Ancora una volta è illuminante un raffronto col Pane eucaristico. Si sa con quanta insistenza la prassi ascetica, guidata dai documenti ecclesiastici, inclusi gli ultimi[7], insista sulla necessità di un ringraziamento personale. Esso permette all'anima di aprirsi alla presenza spirituale di Cristo e alla sua azione, perché Egli penetri tutte le facoltà e riempia la vita: così l'energia divina, immessa in noi dal sacramento, si radica nell'anima e si fissa in profondità. Le esigenze della Parola sono identiche, poiché con l'Eucaristia essa costituisce un'unica mensa. Non basta nutrirsi, bisogna assimilare; gli antichi dicevano: “ruminare”. La “ lezione sacra ” appare così come il naturale complemento della proclamazione ecclesiale. Lì il fedele penetra sempre più a fondo nelle ricchezze di un testo che si rivela inesauribile. Lì è colto da quelle folgorazioni interiori, e spesso improvvise, che illuminano il messaggio di una luce nuova; di un testo mille volte ascoltato si percepisce finalmente la portata decisiva, capace di orientare e di nutrire tutta un'esistenza. Iit un'esperienza che si ripete ogni giorno nel mondo delle anime. Si pensa spontaneamente al prologo della Lettera agli Efesini che ha rivelato a Dom Marmion quella che sarà “ l'idée maitresse ” del suo mondo interiore: la figliazione adottiva in Cristo, e a Suor Elisabetta della Trinità la sua vocazione di laudem gloriae[8]8,
Con ciò tocchiamo un altro aspetto del problema: l'approfondimento diventa “ personalizzazione ”. Nella Liturgia “ Dio parla al suo Popolo … il Popolo a sua volta risponde a Dio con il canto e con la preghiera ” (Cost lit., n. 33). La parola del Dio vivente raduna l'intera comunità, la quale intorno all'altare nel comune ascolto cementa la sua unione. Si insiste oggi giustamente sul carattere comunitario di ogni atto liturgico, e della stessa vita cristiana, in reazione a un'educazione troppo esclusivamente individuale che ha caratterizzato gli ultimi secoli. Ma occorre nello stesso tempo tenere presente il carattere personale e irrepetibile di ogni incontro con Dio. Dall'armoniosa fusione dei due elementi nasce l'equilibrio cristiano. La parola di Dio non sfugge a questa legge. Dio non parla soltanto al suo popolo: interpella anche personalmente me. La sua Parola assume per me un tono e una risonanza unica, in funzione di quel disegno particolare e irrepetibile di Dio che traccia il cammino della mia esistenza. E’ così che il dialogo universale dell'atto liturgico diventa personale ed unico nella lettura sacra che lo prolunga: sento come rivolto a me quello che prima il Signore ha detto a tutti. Sento che quella Parola risponde ai miei problemi, illumina i miei passi, prospetta il mio ideale.

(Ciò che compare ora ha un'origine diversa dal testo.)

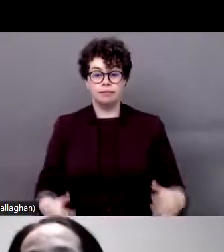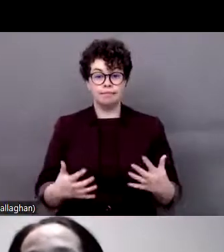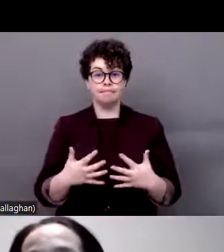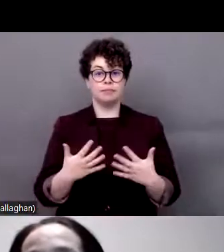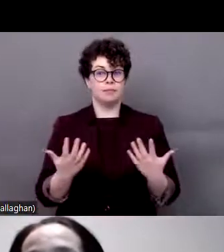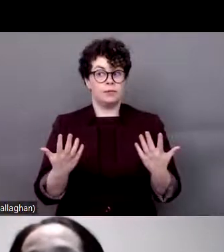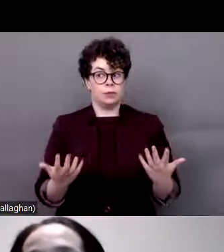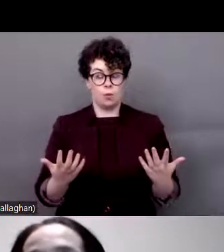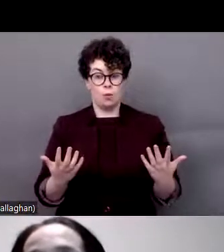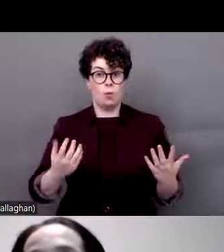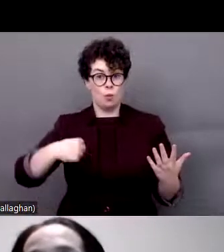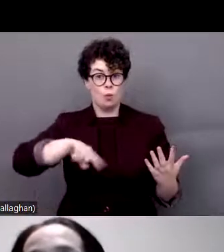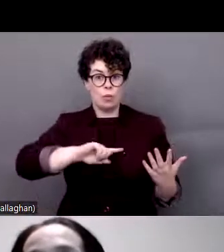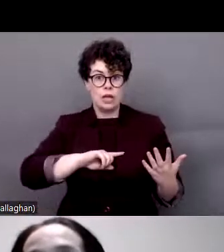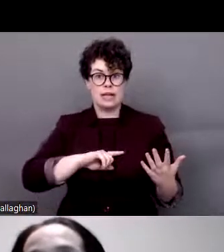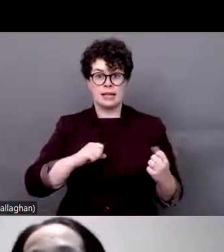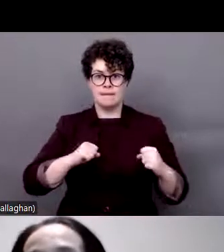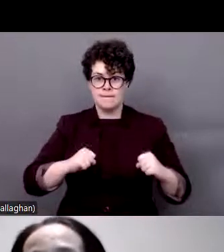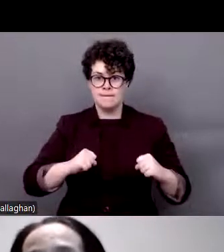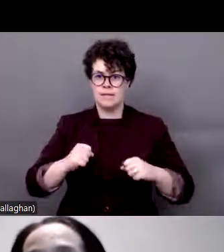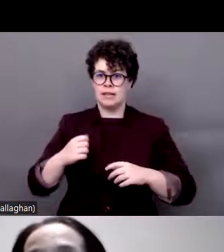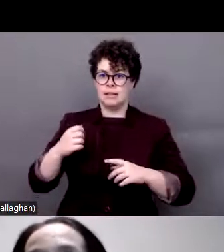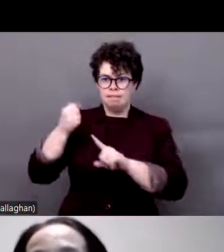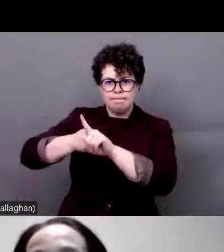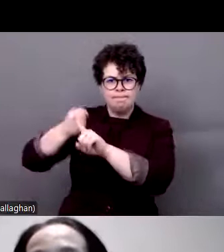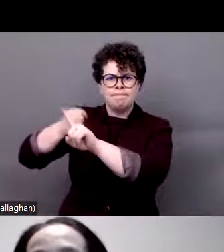had, unfortunately we had lack of pandemic information,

Ogni vita autenticamente contemplativa costituisce una splendida riprova di questo iter obbligato. Si pensi al modo con cui Charles de Foucauld rivive i misteri di Cristo sulle tracce del testo evangelico: quel “ tete à tete ” con l'Amico divino in cui l'anima si effonde con accenti caldi e appassionati, è ciò che di più personale si possa pensare: ma ad un tempo ogni anima che cerca sinceramente Dio si ritrova in quegli slanci contemplativi, che prolungano le celebrazioni ecclesiali dell'anno liturgico nell'intimo santuario dell'anima.
Tuttavia la tradizione cristiana conosce esempi in cui il nesso vitale tra ascolto liturgico e meditazione personale della Parola prende un rilievo più marcato. La figura più studiata in questa luce è quella di santa Gertrude[9]; ma il medioevo pullula di figure analoghe: sono casi privilegiati i quali riflettono ciò che tutti hanno realizzato in modo più ordinario: l'individuo che vibra interiormente in perfetta sintonia con le realtà oggettive che la celebrazione liturgica ha presentato a tutto il Popolo di Dio.
Meditazione, preghiera personale e vita mistica sgorgano dalla Parola colta sulle labbra della “Chiesa in preghiera” e si alimentano costantemente a quella sorgente. Caratteristiche al riguardo le “rivelazioni ” di Gertrude: sono i momenti in cui ciò che prima era materia di fede diventa per lei oggetto di una certa esperienza. I1 Signore le parla: e che cosa si sente dire? Le stesse parole che Egli ha pronunciato nella Liturgia. Quando Gertrude cerca di tradurre in iscritto quelle esperienze, il linguaggio di cui si serve è quello dei testi biblici ricorrenti nella liturgia del giorno. Troviamo qui il segno patente di una meditazione personale condizionata dalla Parola liturgica e inseparabile da essa.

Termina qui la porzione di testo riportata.